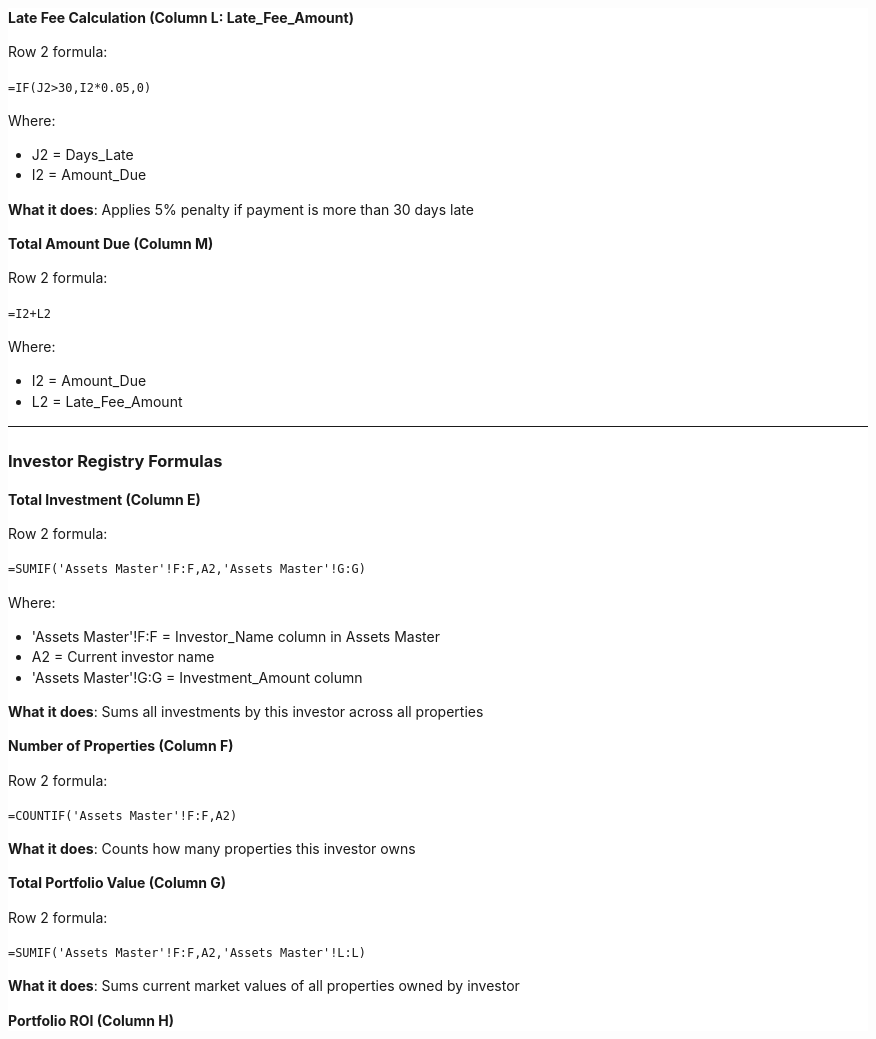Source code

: **Late Fee Calculation (Column L: Late_Fee_Amount)**

Row 2 formula:
```
=IF(J2>30,I2*0.05,0)
```

Where:
- J2 = Days_Late
- I2 = Amount_Due

**What it does**: Applies 5% penalty if payment is more than 30 days late

**Total Amount Due (Column M)**

Row 2 formula:
```
=I2+L2
```

Where:
- I2 = Amount_Due
- L2 = Late_Fee_Amount

---

### Investor Registry Formulas

**Total Investment (Column E)**

Row 2 formula:
```
=SUMIF('Assets Master'!F:F,A2,'Assets Master'!G:G)
```

Where:
- 'Assets Master'!F:F = Investor_Name column in Assets Master
- A2 = Current investor name
- 'Assets Master'!G:G = Investment_Amount column

**What it does**: Sums all investments by this investor across all properties

**Number of Properties (Column F)**

Row 2 formula:
```
=COUNTIF('Assets Master'!F:F,A2)
```

**What it does**: Counts how many properties this investor owns

**Total Portfolio Value (Column G)**

Row 2 formula:
```
=SUMIF('Assets Master'!F:F,A2,'Assets Master'!L:L)
```

**What it does**: Sums current market values of all properties owned by investor

**Portfolio ROI (Column H)**
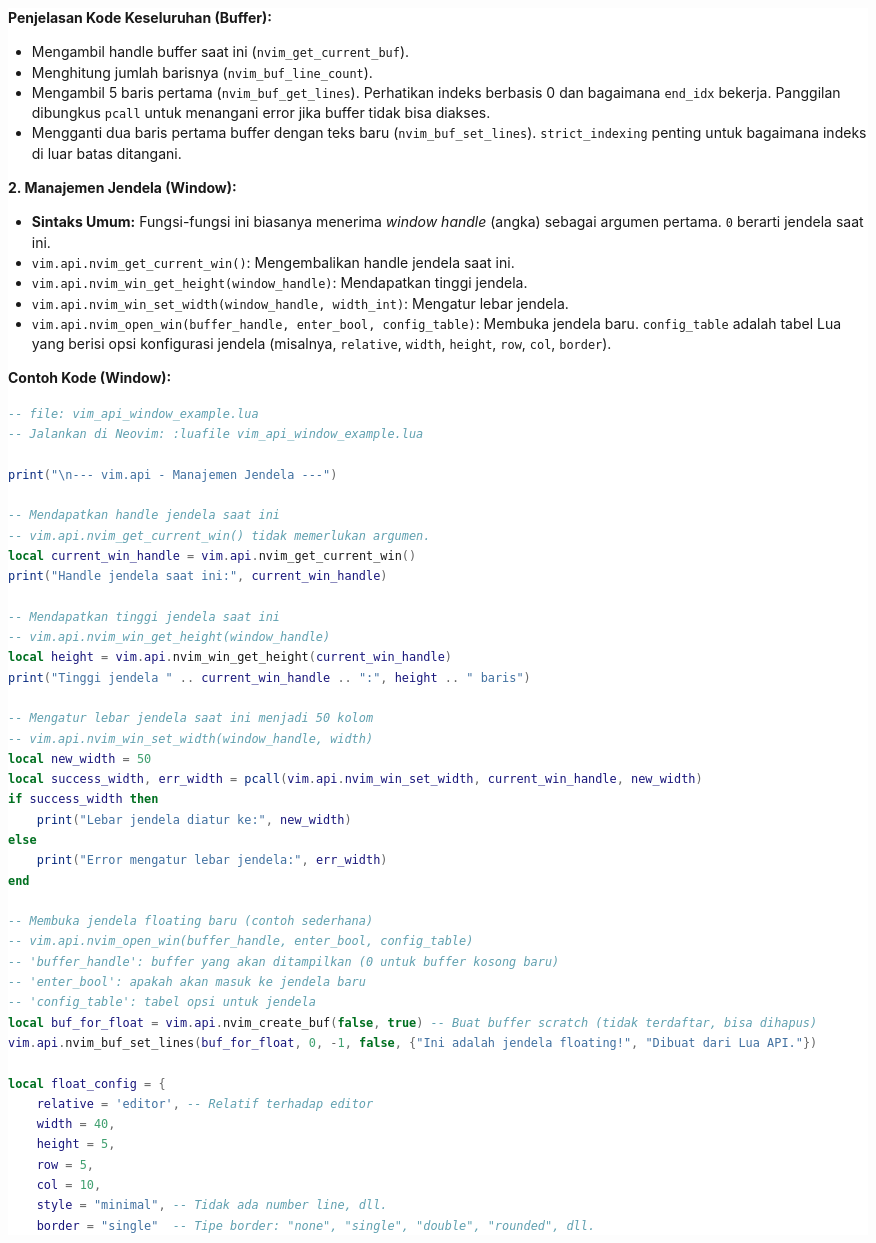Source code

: **Penjelasan Kode Keseluruhan (Buffer):**

- Mengambil handle buffer saat ini (`nvim_get_current_buf`).
- Menghitung jumlah barisnya (`nvim_buf_line_count`).
- Mengambil 5 baris pertama (`nvim_buf_get_lines`). Perhatikan indeks berbasis 0 dan bagaimana `end_idx` bekerja. Panggilan dibungkus `pcall` untuk menangani error jika buffer tidak bisa diakses.
- Mengganti dua baris pertama buffer dengan teks baru (`nvim_buf_set_lines`). `strict_indexing` penting untuk bagaimana indeks di luar batas ditangani.

**2. Manajemen Jendela (Window):**

- **Sintaks Umum:** Fungsi-fungsi ini biasanya menerima _window handle_ (angka) sebagai argumen pertama. `0` berarti jendela saat ini.
- `vim.api.nvim_get_current_win()`: Mengembalikan handle jendela saat ini.
- `vim.api.nvim_win_get_height(window_handle)`: Mendapatkan tinggi jendela.
- `vim.api.nvim_win_set_width(window_handle, width_int)`: Mengatur lebar jendela.
- `vim.api.nvim_open_win(buffer_handle, enter_bool, config_table)`: Membuka jendela baru. `config_table` adalah tabel Lua yang berisi opsi konfigurasi jendela (misalnya, `relative`, `width`, `height`, `row`, `col`, `border`).

**Contoh Kode (Window):**

```lua
-- file: vim_api_window_example.lua
-- Jalankan di Neovim: :luafile vim_api_window_example.lua

print("\n--- vim.api - Manajemen Jendela ---")

-- Mendapatkan handle jendela saat ini
-- vim.api.nvim_get_current_win() tidak memerlukan argumen.
local current_win_handle = vim.api.nvim_get_current_win()
print("Handle jendela saat ini:", current_win_handle)

-- Mendapatkan tinggi jendela saat ini
-- vim.api.nvim_win_get_height(window_handle)
local height = vim.api.nvim_win_get_height(current_win_handle)
print("Tinggi jendela " .. current_win_handle .. ":", height .. " baris")

-- Mengatur lebar jendela saat ini menjadi 50 kolom
-- vim.api.nvim_win_set_width(window_handle, width)
local new_width = 50
local success_width, err_width = pcall(vim.api.nvim_win_set_width, current_win_handle, new_width)
if success_width then
    print("Lebar jendela diatur ke:", new_width)
else
    print("Error mengatur lebar jendela:", err_width)
end

-- Membuka jendela floating baru (contoh sederhana)
-- vim.api.nvim_open_win(buffer_handle, enter_bool, config_table)
-- 'buffer_handle': buffer yang akan ditampilkan (0 untuk buffer kosong baru)
-- 'enter_bool': apakah akan masuk ke jendela baru
-- 'config_table': tabel opsi untuk jendela
local buf_for_float = vim.api.nvim_create_buf(false, true) -- Buat buffer scratch (tidak terdaftar, bisa dihapus)
vim.api.nvim_buf_set_lines(buf_for_float, 0, -1, false, {"Ini adalah jendela floating!", "Dibuat dari Lua API."})

local float_config = {
    relative = 'editor', -- Relatif terhadap editor
    width = 40,
    height = 5,
    row = 5,
    col = 10,
    style = "minimal", -- Tidak ada number line, dll.
    border = "single"  -- Tipe border: "none", "single", "double", "rounded", dll.
```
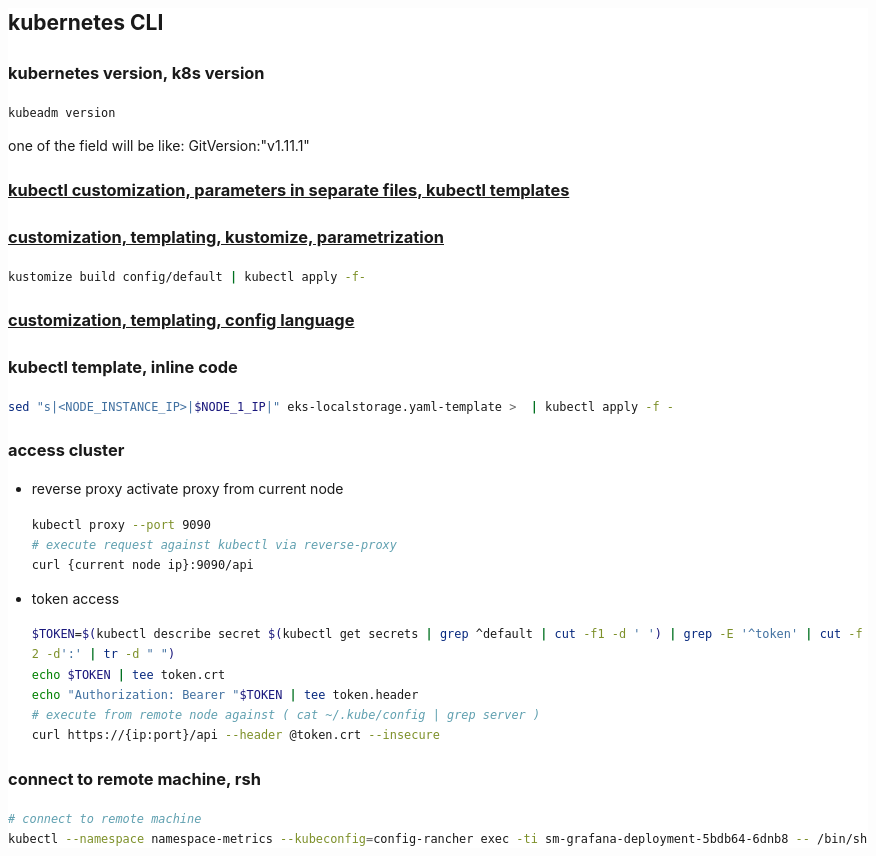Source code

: ## kubernetes CLI
### kubernetes version, k8s version
```sh
kubeadm version
```
one of the field will be like:
GitVersion:"v1.11.1"

### [kubectl customization, parameters in separate files, kubectl templates ](https://kubernetes.io/docs/tasks/manage-kubernetes-objects/kustomization/)

### [customization, templating, kustomize, parametrization ](https://kustomize.io/)
```sh
kustomize build config/default | kubectl apply -f-
```
### [customization, templating, config language](https://www.kcl-lang.io/docs/user_docs/getting-started/intro#vs-kustomize)

### kubectl template, inline code
```sh
sed "s|<NODE_INSTANCE_IP>|$NODE_1_IP|" eks-localstorage.yaml-template >  | kubectl apply -f -
```

### access cluster
* reverse proxy 
  activate proxy from current node
  ```sh
  kubectl proxy --port 9090
  # execute request against kubectl via reverse-proxy
  curl {current node ip}:9090/api
  ```
* token access
   ```sh
  $TOKEN=$(kubectl describe secret $(kubectl get secrets | grep ^default | cut -f1 -d ' ') | grep -E '^token' | cut -f2 -d':' | tr -d " ")
  echo $TOKEN | tee token.crt
  echo "Authorization: Bearer "$TOKEN | tee token.header
  # execute from remote node against ( cat ~/.kube/config | grep server )
  curl https://{ip:port}/api --header @token.crt --insecure
  ```
  
### connect to remote machine, rsh
```sh
# connect to remote machine
kubectl --namespace namespace-metrics --kubeconfig=config-rancher exec -ti sm-grafana-deployment-5bdb64-6dnb8 -- /bin/sh
```
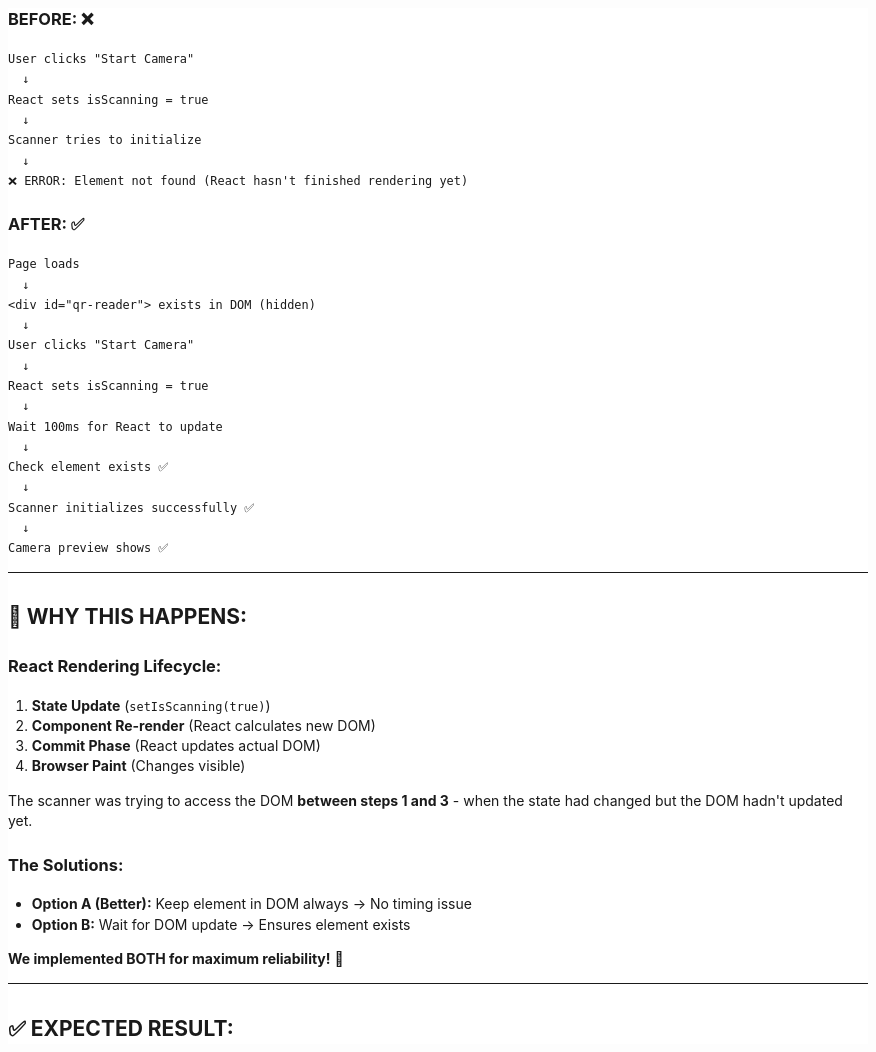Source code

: ### **BEFORE:** ❌
```
User clicks "Start Camera"
  ↓
React sets isScanning = true
  ↓
Scanner tries to initialize
  ↓
❌ ERROR: Element not found (React hasn't finished rendering yet)
```

### **AFTER:** ✅
```
Page loads
  ↓
<div id="qr-reader"> exists in DOM (hidden)
  ↓
User clicks "Start Camera"
  ↓
React sets isScanning = true
  ↓
Wait 100ms for React to update
  ↓
Check element exists ✅
  ↓
Scanner initializes successfully ✅
  ↓
Camera preview shows ✅
```

---

## 🎯 **WHY THIS HAPPENS:**

### **React Rendering Lifecycle:**
1. **State Update** (`setIsScanning(true)`)
2. **Component Re-render** (React calculates new DOM)
3. **Commit Phase** (React updates actual DOM)
4. **Browser Paint** (Changes visible)

The scanner was trying to access the DOM **between steps 1 and 3** - when the state had changed but the DOM hadn't updated yet.

### **The Solutions:**
- **Option A (Better):** Keep element in DOM always → No timing issue
- **Option B:** Wait for DOM update → Ensures element exists

**We implemented BOTH for maximum reliability!** 🎯

---

## ✅ **EXPECTED RESULT:**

* * * * *

## AIM OF THE EXERCISE:
Pull each line containing the word "Option" out of the data above.

## WRITTEN RESPONSE:
- **Option A (Better):** Keep element in DOM always → No timing issue
- **Option B:** Wait for DOM update → Ensures element exists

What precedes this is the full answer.